Recent warnings, grouped by reason:

| k8sevents namespace=* type=Warning
| stats count latest(message) as message by reason involved_kind
| sort - count

Health and readiness

Nodes that aren’t Ready:

| k8s kind=nodes
| spath path=status.conditions{} output=conditions
| mvexpand conditions
| spath input=conditions
| where type="Ready" AND status!="True"
| table name status reason

Pods stuck Pending (usually unschedulable):

| k8sevents namespace=* reason=FailedScheduling
| table involved_namespace involved_name message count

Deployments below their desired replica count:

| k8s kind=deployments namespace=*
| spath path=spec.replicas output=desired
| spath path=status.availableReplicas output=available
| eval available=coalesce(available, 0)
| where available < desired
| table namespace name desired available

Capacity and hygiene

Pods by total restart count, worst first:

| k8s kind=pods namespace=*
| spath path=status.containerStatuses{}.restartCount output=restarts
| mvexpand restarts
| stats sum(restarts) as restarts by namespace name
| where restarts > 10
| sort - restarts

The Resource Hygiene dashboard covers the rest of this ground - missing requests and limits, absent probes, and stale images - as ready-made panels.

Security and governance

Privileged containers:

| k8s kind=pods namespace=*
| spath path=spec.containers{}.securityContext.privileged output=privileged
| search privileged=true
| table namespace name

Pods mounting host paths:

| k8s kind=pods namespace=*
| spath path=spec.volumes{}.hostPath.path output=hostpaths
| where isnotnull(hostpaths)
| table namespace name hostpaths

For who-ran-what auditing of Kubernetes Search itself, see Access control - Auditing usage.

Across clusters

Fan out with context=* and aggregate by cluster.
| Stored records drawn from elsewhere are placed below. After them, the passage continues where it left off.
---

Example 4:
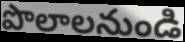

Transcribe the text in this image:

పొలాలనుండి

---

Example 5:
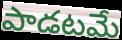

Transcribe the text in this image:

పాడటమేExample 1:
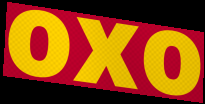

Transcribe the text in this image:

Node and pod inventory per cluster:

| k8s kind=pods namespace=* context=* view=metadata
| stats dc(namespace) as namespaces count as pods by cluster

Kubernetes version skew across the fleet:

| k8s kind=nodes context=*
| spath path=status.nodeInfo.kubeletVersion output=kubelet
| stats values(kubelet) as versions by cluster

Alerting on live cluster state

Turn any of these into an alert: build the search, choose Save As - Alert, set a schedule, and trigger on the result count (for example, “number of results is greater than 0”). Because each run queries the API live, the alert evaluates the cluster’s current state every time it fires - ideal for “something is wrong right now” conditions like a node going NotReady, pods stuck Pending, or a workload below its desired replicas.
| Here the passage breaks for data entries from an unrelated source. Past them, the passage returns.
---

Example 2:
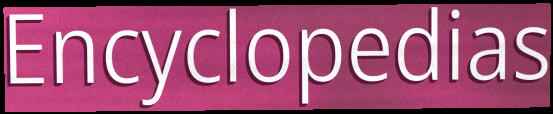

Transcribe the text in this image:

Encyclopedias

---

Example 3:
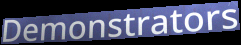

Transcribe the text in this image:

Two things follow from how scheduled searches run:

  • Each run is a snapshot. An alert sees the cluster at the moment it runs, not a window of history. You can alert on “a pod is CrashLooping now,” but not on “the error rate over the last hour” - that second kind is what ingestion (Monitoring Kubernetes) is for. The two complement each other; see the comparison.
  • Use a shared cluster credential, not impersonation. A scheduled search runs without an interactive user, so it can’t impersonate one (see Access control). Point an alert at a cluster configured with a shared, least-privilege, read-only credential.

Mind the cache relative to your schedule: a result cached for 30 seconds won’t reflect a change from 10 seconds ago. For time-sensitive alerts add cache=0 so each run hits the API fresh, and weigh the load that adds on busy clusters (see Performance).

Example - alert when any node is not Ready. Use the node-readiness search above, save it as an alert, schedule it every few minutes, and trigger when the result count is greater than zero. The triggered alert lists exactly which nodes are affected, so the notification is actionable on its own.